* Page text
--- START ---

While the authors have convincingly demonstrated that lipofuscin accumulation correlates with senescent markers in cell culture and that lipofuscin increases in tissues with age, future work should investigate more thoroughly whether and to what extent the lipofuscin signal overlaps with other established senescent markers. A separate question which arises from this work is whether lipofuscin accumulation is a mere consequence of the induction of the senescence programme or whether its accumulation contributes causally to the development of senescence.
Studying the phenomenon of cellular senescence has been hindered by the lack of senescence-specific markers. As such, detection of proteins informally associated with senescence accompanies the use of senescence-associated β-galactosidase as a collection of semiselective markers to monitor the presence of senescent cells. To identify novel biomarkers of senescence, we immunized BALB/c mice with senescent mouse lung fibroblasts and screened for antibodies that recognized senescence-associated cell-surface antigens by FACS analysis and a newly developed cell-based ELISA. The majority of antibodies that we isolated, cloned, and sequenced belonged to the IgM isotype of the innate immune system.

--- END ---

Saved entries:

--- START ---

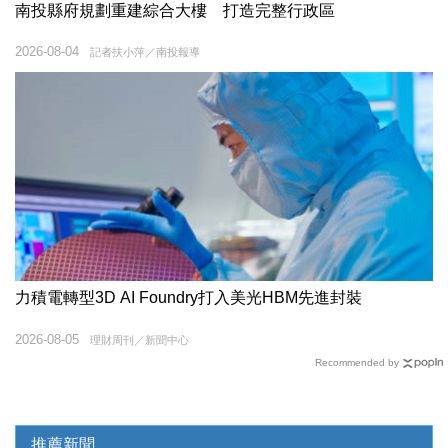
南投縣府規劃重建綜合大樓 打造完整行政區
2026-08-04
記者扶小萍／南投報導
力積電轉型3D AI Foundry打入美光HBM先進封裝
2026-08-05
理財周刊／新聞中心
Recommended by
推薦新聞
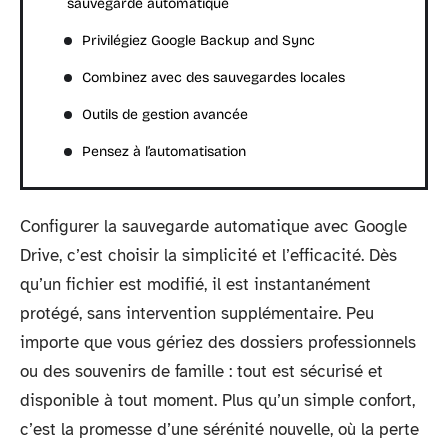
sauvegarde automatique
Privilégiez Google Backup and Sync
Combinez avec des sauvegardes locales
Outils de gestion avancée
Pensez à l’automatisation
Configurer la sauvegarde automatique avec Google
Drive, c’est choisir la simplicité et l’efficacité. Dès
qu’un fichier est modifié, il est instantanément
protégé, sans intervention supplémentaire. Peu
importe que vous gériez des dossiers professionnels
ou des souvenirs de famille : tout est sécurisé et
disponible à tout moment. Plus qu’un simple confort,
c’est la promesse d’une sérénité nouvelle, où la perte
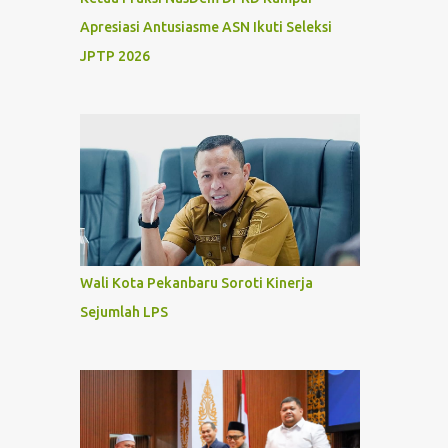
Apresiasi Antusiasme ASN Ikuti Seleksi
JPTP 2026
Wali Kota Pekanbaru Soroti Kinerja
Sejumlah LPS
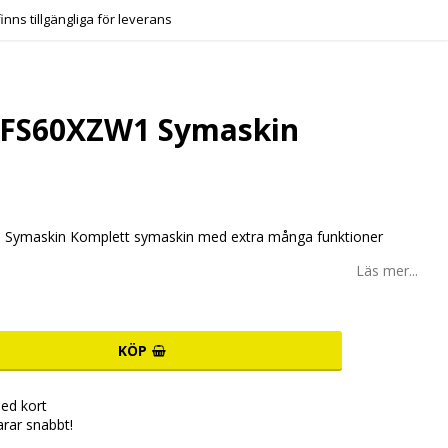
finns tillgängliga för leverans
 FS60XZW1 Symaskin
Symaskin Komplett symaskin med extra många funktioner
Läs mer...
KÖP
ed kort
arar snabbt!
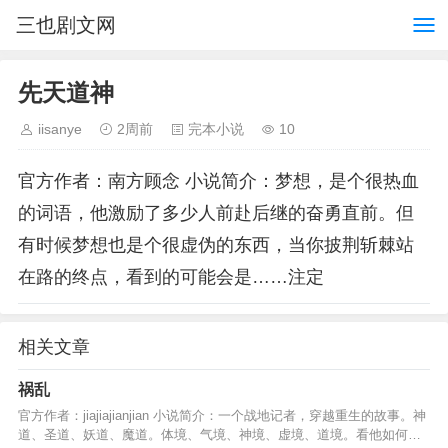
三也剧文网
先天道神
iisanye
2周前
完本小说
10
官方作者：南方顾念 小说简介：梦想，是个很热血
的词语，他激励了多少人前赴后继的奋勇直前。但
有时候梦想也是个很虚伪的东西，当你披荆斩棘站
在路的终点，看到的可能会是……注定
相关文章
祸乱
官方作者：jiajiajianjian 小说简介：一个战地记者，穿越重生的故事。神
道、圣道、妖道、魔道。体境、气境、神境、虚境、道境。看他如何谱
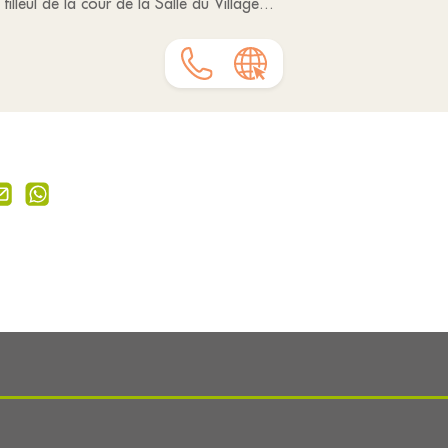
lleul de la cour de la Salle du Village...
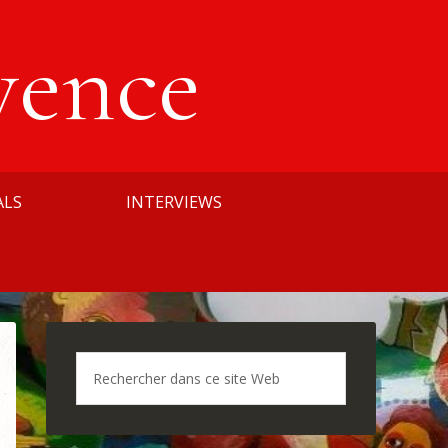
vence
ALS
INTERVIEWS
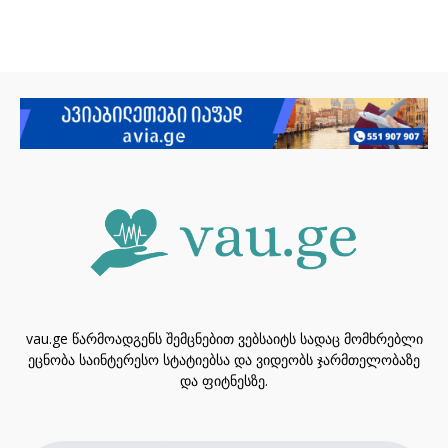
vau.ge წარმოადგენს შემცნებით ვებსაიტს სადაც მომხრებლი
ეცნობა საინტერესო სტატიებსა და ვიდეობს ჯარმთელობაზე
და ფიტნესზე.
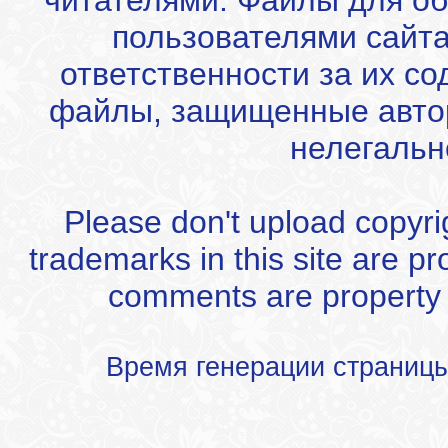
читателями. Файлы для об
пользователями сайта
ответственности за их с
файлы, защищенные автор
нелегальн
Please don't upload copyrigh
trademarks in this site are p
comments are property of
Время генерации страниц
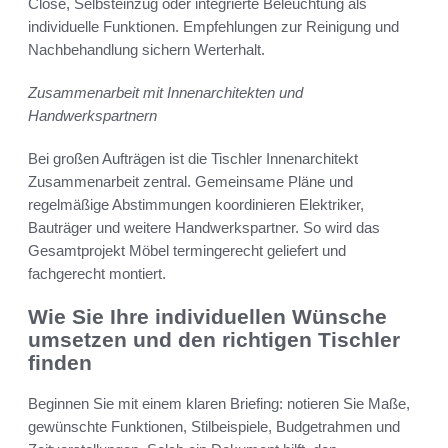
Close, Selbsteinzug oder integrierte Beleuchtung als
individuelle Funktionen. Empfehlungen zur Reinigung und
Nachbehandlung sichern Werterhalt.
Zusammenarbeit mit Innenarchitekten und
Handwerkspartnern
Bei großen Aufträgen ist die Tischler Innenarchitekt
Zusammenarbeit zentral. Gemeinsame Pläne und
regelmäßige Abstimmungen koordinieren Elektriker,
Bauträger und weitere Handwerkspartner. So wird das
Gesamtprojekt Möbel termingerecht geliefert und
fachgerecht montiert.
Wie Sie Ihre individuellen Wünsche
umsetzen und den richtigen Tischler
finden
Beginnen Sie mit einem klaren Briefing: notieren Sie Maße,
gewünschte Funktionen, Stilbeispiele, Budgetrahmen und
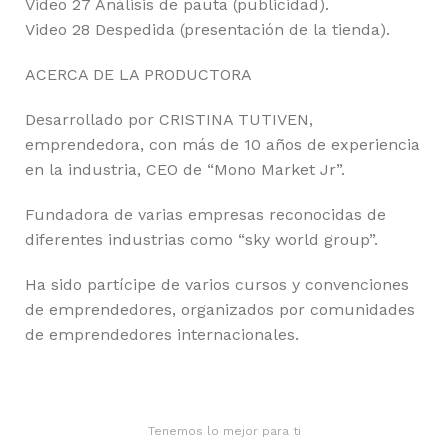
Video 27 Análisis de pauta (publicidad).
Video 28 Despedida (presentación de la tienda).
ACERCA DE LA PRODUCTORA
Desarrollado por CRISTINA TUTIVEN,
emprendedora, con más de 10 años de experiencia
en la industria, CEO de “Mono Market Jr”.
Fundadora de varias empresas reconocidas de
diferentes industrias como “sky world group”.
Ha sido partícipe de varios cursos y convenciones
de emprendedores, organizados por comunidades
de emprendedores internacionales.
Tenemos lo mejor para ti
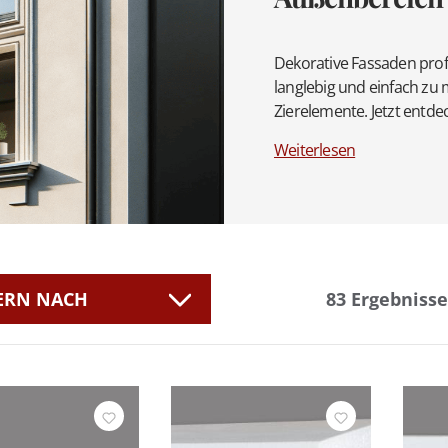
Dekorative Fassaden prof
langlebig und einfach zu
Zierelemente. Jetzt ent
Weiterlesen
TERN NACH
83
Ergebnisse
eller
Beschichtung
e
Höhe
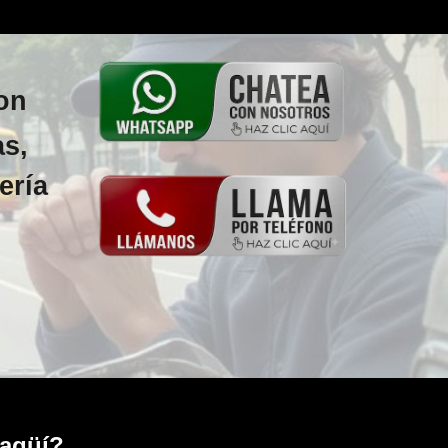
on
as,
ería
tagüí?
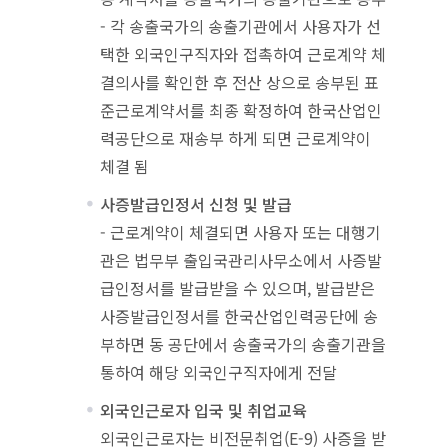
- 각 송출국가의 송출기관에서 사용자가 선
택한 외국인구직자와 접촉하여 근로계약 체
결의사를 확인한 후 전산 상으로 송부된 표
준근로계약서를 최종 확정하여 한국산업인
력공단으로 재송부 하게 되면 근로계약이
체결 됨
사증발급인정서 신청 및 발급
- 근로계약이 체결되면 사용자 또는 대행기
관은 법무부 출입국관리사무소에서 사증발
급인정서를 발급받을 수 있으며, 발급받은
사증발급인정서를 한국산업인력공단에 송
부하면 동 공단에서 송출국가의 송출기관을
통하여 해당 외국인구직자에게 전달
외국인근로자 입국 및 취업교육
외국인근로자는 비전문취업(E-9) 사증을 받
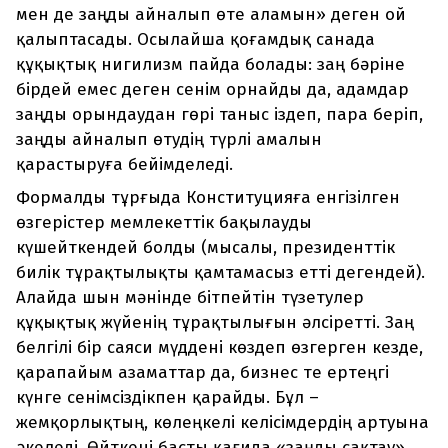
мен де заңды айналып өте аламын» деген ой
қалыптасады. Осылайша қоғамдық санада
құқықтық нигилизм пайда болады: заң бәріне
бірдей емес деген сенім орнайды да, адамдар
заңды орындаудан гөрі таныс іздеп, пара беріп,
заңды айналып өтудің түрлі амалын
қарастыруға бейімделеді.
Формалды тұрғыда Конституцияға енгізілген
өзгерістер мемлекеттік бақылауды
күшейткендей болды (мысалы, президенттік
билік тұрақтылықты қамтамасыз етті дегендей).
Алайда шын мәнінде бітпейтін түзетулер
құқықтық жүйенің тұрақтылығын әлсіретті. Заң
белгілі бір саяси мүддені көздеп өзгерген кезде,
қарапайым азаматтар да, бизнес те ертеңгі
күнге сенімсіздікпен қарайды. Бұл –
жемқорлықтың, көлеңкелі келісімдердің артуына
әкеледі. Өйткені басты қағида «заңды сақтау»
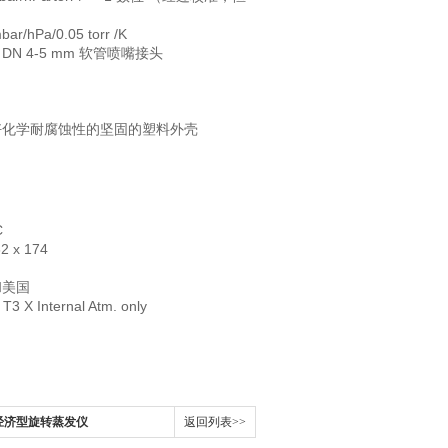
bar/hPa/0.05 torr /K
DN 4-5 mm 软管喷嘴接头
好化学耐腐蚀性的坚固的塑料外壳
C
62 x 174
和美国
C T3 X Internal Atm. only
室经济型旋转蒸发仪
返回列表>>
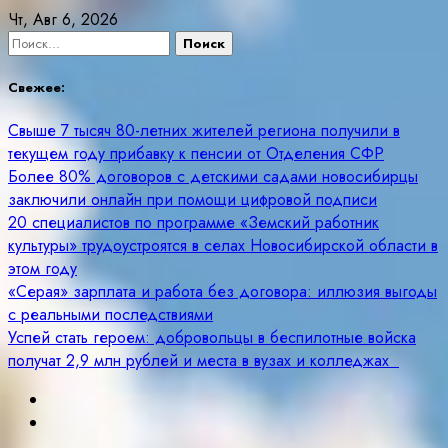
Skip
Чт, Авг 6, 2026
to
Найти:
content
Свежее:
Свыше 7 тысяч 80-летних жителей региона получили в
текущем году прибавку к пенсии от Отделения СФР
Более 80% договоров с детскими садами новосибирцы
заключили онлайн при помощи цифровой подписи
20 специалистов по программе «Земский работник
культуры» трудоустроятся в селах Новосибирской области в
этом году
«Серая» зарплата и работа без договора: иллюзия выгоды
с реальными последствиями
Успей стать героем: добровольцы в беспилотные войска
получат 2,9 млн рублей и места в вузах и колледжах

--- END ---

* What to work on
[1] According to the page text, what did the researchers immunize BALB/c mice with?
[2] Set down the part of the page text that begins at the words "Studying the phenomenon" and stops after "innate immune system.".
[3] In the sentence of the page text beginning "The majority of antibodies", list every verb that describes what the researchers did with the antibodies.

* Your responses
[1] Senescent mouse lung fibroblasts.

[2]
Studying the phenomenon of cellular senescence has been hindered by the lack of senescence-specific markers. As such, detection of proteins informally associated with senescence accompanies the use of senescence-associated β-galactosidase as a collection of semiselective markers to monitor the presence of senescent cells. To identify novel biomarkers of senescence, we immunized BALB/c mice with senescent mouse lung fibroblasts and screened for antibodies that recognized senescence-associated cell-surface antigens by FACS analysis and a newly developed cell-based ELISA. The majority of antibodies that we isolated, cloned, and sequenced belonged to the IgM isotype of the innate immune system.

[3] isolated, cloned, sequenced